[[ Provided records, beginning ]]

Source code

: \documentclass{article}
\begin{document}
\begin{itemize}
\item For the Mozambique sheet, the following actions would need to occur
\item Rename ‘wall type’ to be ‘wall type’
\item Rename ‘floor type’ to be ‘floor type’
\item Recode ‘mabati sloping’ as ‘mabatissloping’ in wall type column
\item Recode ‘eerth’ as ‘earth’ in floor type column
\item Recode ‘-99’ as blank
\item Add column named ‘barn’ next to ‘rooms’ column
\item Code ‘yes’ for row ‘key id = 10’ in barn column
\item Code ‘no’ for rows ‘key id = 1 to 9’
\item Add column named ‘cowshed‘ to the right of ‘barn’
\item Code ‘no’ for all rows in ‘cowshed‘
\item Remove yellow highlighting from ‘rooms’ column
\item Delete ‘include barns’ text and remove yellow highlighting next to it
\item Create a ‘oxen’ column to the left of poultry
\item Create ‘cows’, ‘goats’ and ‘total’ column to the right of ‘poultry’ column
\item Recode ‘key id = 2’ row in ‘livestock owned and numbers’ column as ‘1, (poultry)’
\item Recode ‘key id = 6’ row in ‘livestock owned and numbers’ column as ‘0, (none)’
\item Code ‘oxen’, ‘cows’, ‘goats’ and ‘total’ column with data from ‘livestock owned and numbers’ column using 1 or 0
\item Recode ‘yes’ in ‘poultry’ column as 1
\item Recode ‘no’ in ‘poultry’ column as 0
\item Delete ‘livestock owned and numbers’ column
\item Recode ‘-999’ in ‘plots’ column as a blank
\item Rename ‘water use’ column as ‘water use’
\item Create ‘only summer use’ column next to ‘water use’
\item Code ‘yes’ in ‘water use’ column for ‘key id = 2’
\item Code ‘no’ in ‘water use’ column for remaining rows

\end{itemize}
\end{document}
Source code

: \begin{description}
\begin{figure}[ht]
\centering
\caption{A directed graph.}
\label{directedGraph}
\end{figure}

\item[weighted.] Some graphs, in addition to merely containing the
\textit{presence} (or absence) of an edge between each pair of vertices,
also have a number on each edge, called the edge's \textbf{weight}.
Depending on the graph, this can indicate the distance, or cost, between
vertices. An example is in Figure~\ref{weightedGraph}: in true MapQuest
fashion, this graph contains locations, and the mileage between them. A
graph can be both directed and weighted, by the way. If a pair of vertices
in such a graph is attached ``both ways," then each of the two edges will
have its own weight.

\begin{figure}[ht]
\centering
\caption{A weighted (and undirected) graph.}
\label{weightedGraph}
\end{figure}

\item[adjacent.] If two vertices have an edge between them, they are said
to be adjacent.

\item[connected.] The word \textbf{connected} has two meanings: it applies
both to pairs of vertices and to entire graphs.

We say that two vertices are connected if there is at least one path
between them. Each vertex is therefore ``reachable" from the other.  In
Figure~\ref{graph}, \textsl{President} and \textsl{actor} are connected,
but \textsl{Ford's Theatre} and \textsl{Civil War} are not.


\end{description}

[[ Provided records, end ]]

Would you count the lines in the entries that hold "floor" and reply with only the count?

2